L: Acabo de participar da Bienal Internacional de Ilustração de Bratislava, na Eslováquia, e acompanhei a surpresa de todos quando o júri infantil escolheu as ilustrações em preto e branco de Svetozár Kosicky. Todos se surpreenderam porque justamente aquelas imagens não eram nem coloridas e nem “infantis”. Curiosamente, antes de viajar perguntei a minha filha de 11 anos em que estilo eu deveria desenvolver as ilustrações de um texto juvenil que acabara de receber, ela disse que deveria ser o mesmo que usei em Com vagareza e com espanto de Edna Bueno da Escrita, publicado pela Fina Edições. Vi que as opiniões dessas crianças estavam afinadas e considero que o que as encanta na representação é a possibilidade de ver além. Rui de Oliveira é quem diz que se há uma floresta na ilustração, estejamos certos de que as crianças leitoras desejarão passar por trás das árvores porque o olhar das crianças tem pernas, o olhar das crianças tem asas. Sinto que a diferença crucial ou determinante entre ilustrar para adultos e para crianças está nas referências culturais do leitor adulto ou da criança leitora que conseguimos alcançar com as imagens.

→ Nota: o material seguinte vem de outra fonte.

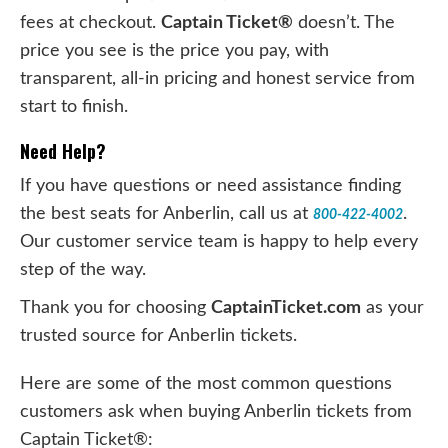
fees at checkout.
Captain Ticket®
doesn’t. The
price you see is the price you pay, with
transparent, all-in pricing and honest service from
start to finish.
Need Help?
If you have questions or need assistance finding
the best seats for Anberlin, call us at
.
800-422-4002
Our customer service team is happy to help every
step of the way.
Thank you for choosing
CaptainTicket.com
as your
trusted source for Anberlin tickets.
Here are some of the most common questions
customers ask when buying Anberlin tickets from
Captain Ticket®: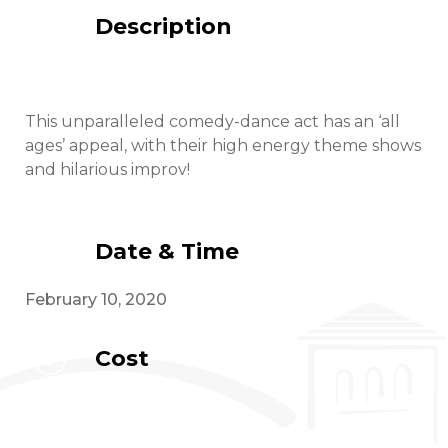
Description
This unparalleled comedy-dance act has an ‘all
ages’ appeal, with their high energy theme shows
and hilarious improv!
Date & Time
February 10, 2020
Cost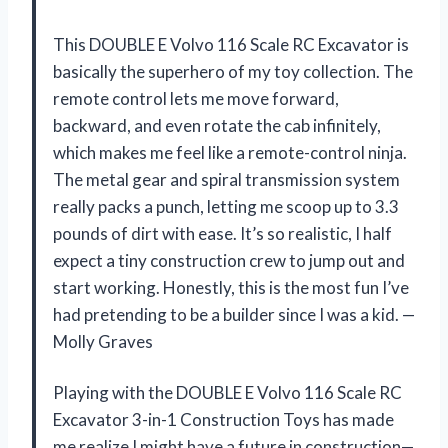
This DOUBLE E Volvo 116 Scale RC Excavator is
basically the superhero of my toy collection. The
remote control lets me move forward,
backward, and even rotate the cab infinitely,
which makes me feel like a remote-control ninja.
The metal gear and spiral transmission system
really packs a punch, letting me scoop up to 3.3
pounds of dirt with ease. It’s so realistic, I half
expect a tiny construction crew to jump out and
start working. Honestly, this is the most fun I’ve
had pretending to be a builder since I was a kid. —
Molly Graves
Playing with the DOUBLE E Volvo 116 Scale RC
Excavator 3-in-1 Construction Toys has made
me realize I might have a future in construction—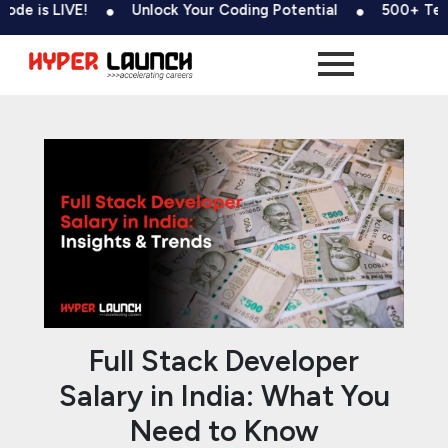
Skip
Post
IVE!
Unlock Your Coding Potential
500+ Tests & Codi
to
navigation
content
Full Stack Developer
Salary in India: What You
Need to Know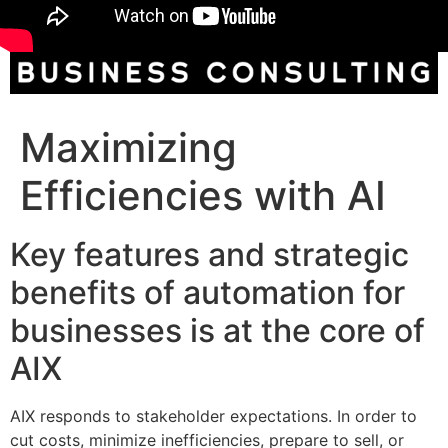
Maximizing
Efficiencies with AI
Key features and strategic
benefits of automation for
businesses is at the core of
AIX
AIX responds to stakeholder expectations. In order to
cut costs, minimize inefficiencies, prepare to sell, or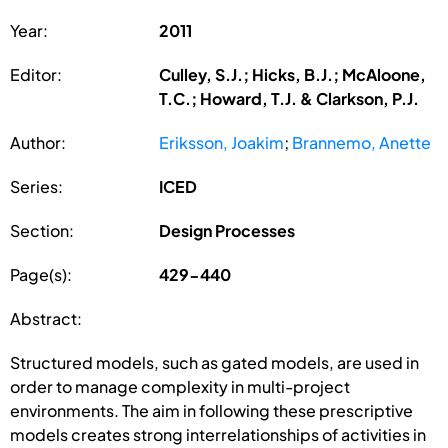
Year:
2011
Editor:
Culley, S.J.; Hicks, B.J.; McAloone,
T.C.; Howard, T.J. & Clarkson, P.J.
Author:
Eriksson, Joakim
;
Brannemo, Anette
Series:
ICED
Section:
Design Processes
Page(s):
429-440
Abstract:
Structured models, such as gated models, are used in
order to manage complexity in multi-project
environments. The aim in following these prescriptive
models creates strong interrelationships of activities in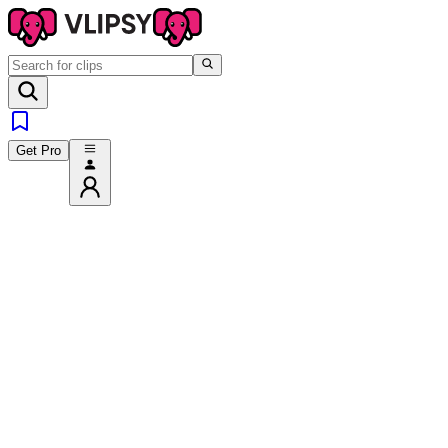
Get Pro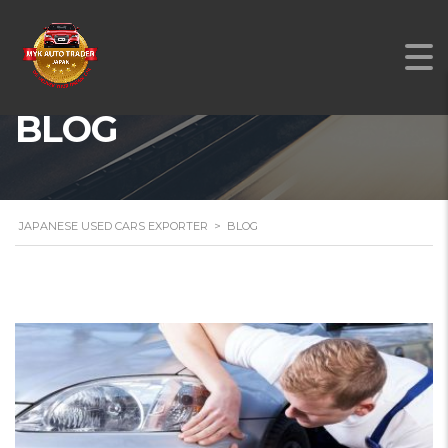
BLOG
JAPANESE USED CARS EXPORTER
>
BLOG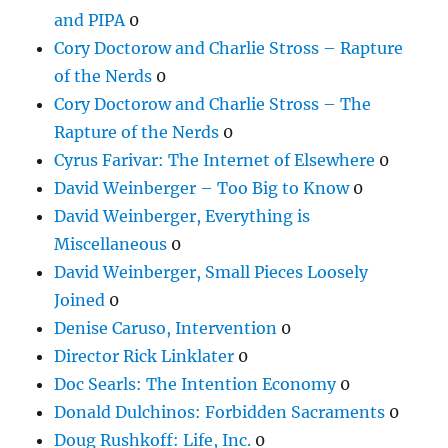
and PIPA
0
Cory Doctorow and Charlie Stross – Rapture
of the Nerds
0
Cory Doctorow and Charlie Stross – The
Rapture of the Nerds
0
Cyrus Farivar: The Internet of Elsewhere
0
David Weinberger – Too Big to Know
0
David Weinberger, Everything is
Miscellaneous
0
David Weinberger, Small Pieces Loosely
Joined
0
Denise Caruso, Intervention
0
Director Rick Linklater
0
Doc Searls: The Intention Economy
0
Donald Dulchinos: Forbidden Sacraments
0
Doug Rushkoff: Life, Inc.
0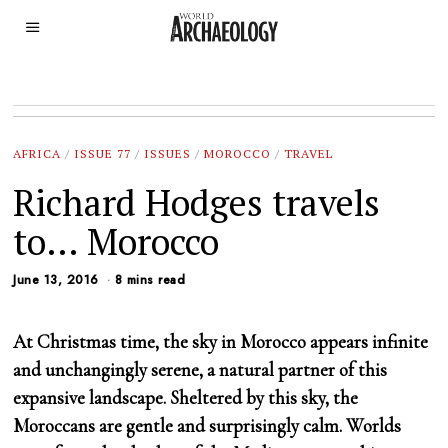
AFRICA
/
ISSUE 77
/
ISSUES
/
MOROCCO
/
TRAVEL
Richard Hodges travels
to… Morocco
June 13, 2016
8 mins read
At Christmas time, the sky in Morocco appears infinite
and unchangingly serene, a natural partner of this
expansive landscape. Sheltered by this sky, the
Moroccans are gentle and surprisingly calm. Worlds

Vivemos um momento político marcado pelo conservadorismo e pela vigilância moral no campo da literatura e das artes. Qual o desafio para as ilustradoras brasileiras neste momento? 
L: Sejamos ainda mais poéticos nas mensagens e sejamos muito corajosos e perseverantes nas produções, porque não só já vemos limitações à conteúdos como já sentimos o desinvestimento na área cultural dificultando o desenvolvimento de projetos no mercado editorial. No mais, confio numa citação presente no livro Cascudinho o peixe contador de histórias: “Se eu conto histórias todo o tempo, eu não vou desaparecer”.

 

Luciana Grether Carvalho é carioca, ilustradora e professora de design da Pontifícia Universidade Católica do Rio de Janeiro. Entre 2001 e 2002 realizou 100 ilustrações para o Jornal do Brasil. Ilustrou também a Abertura da novela Joia Rara, da Rede Globo. Participou da FLIP de 2014 como ilustradora convidada e da Bienal Internacional de Ilustração de Bratislava. Ministrou oficinas de ilustração em diversas semanas literárias em escolas, em unidades do SESC, FLIST e Biblioteca Parque. Ilustrou mais de trinta livros, entre eles Cordel das Cavalhadas (Escrita Fina, 2012), Marinela (ZIT, 2017) e Cascudinho: o peixe contador de histórias (Editora do Brasil, 2019).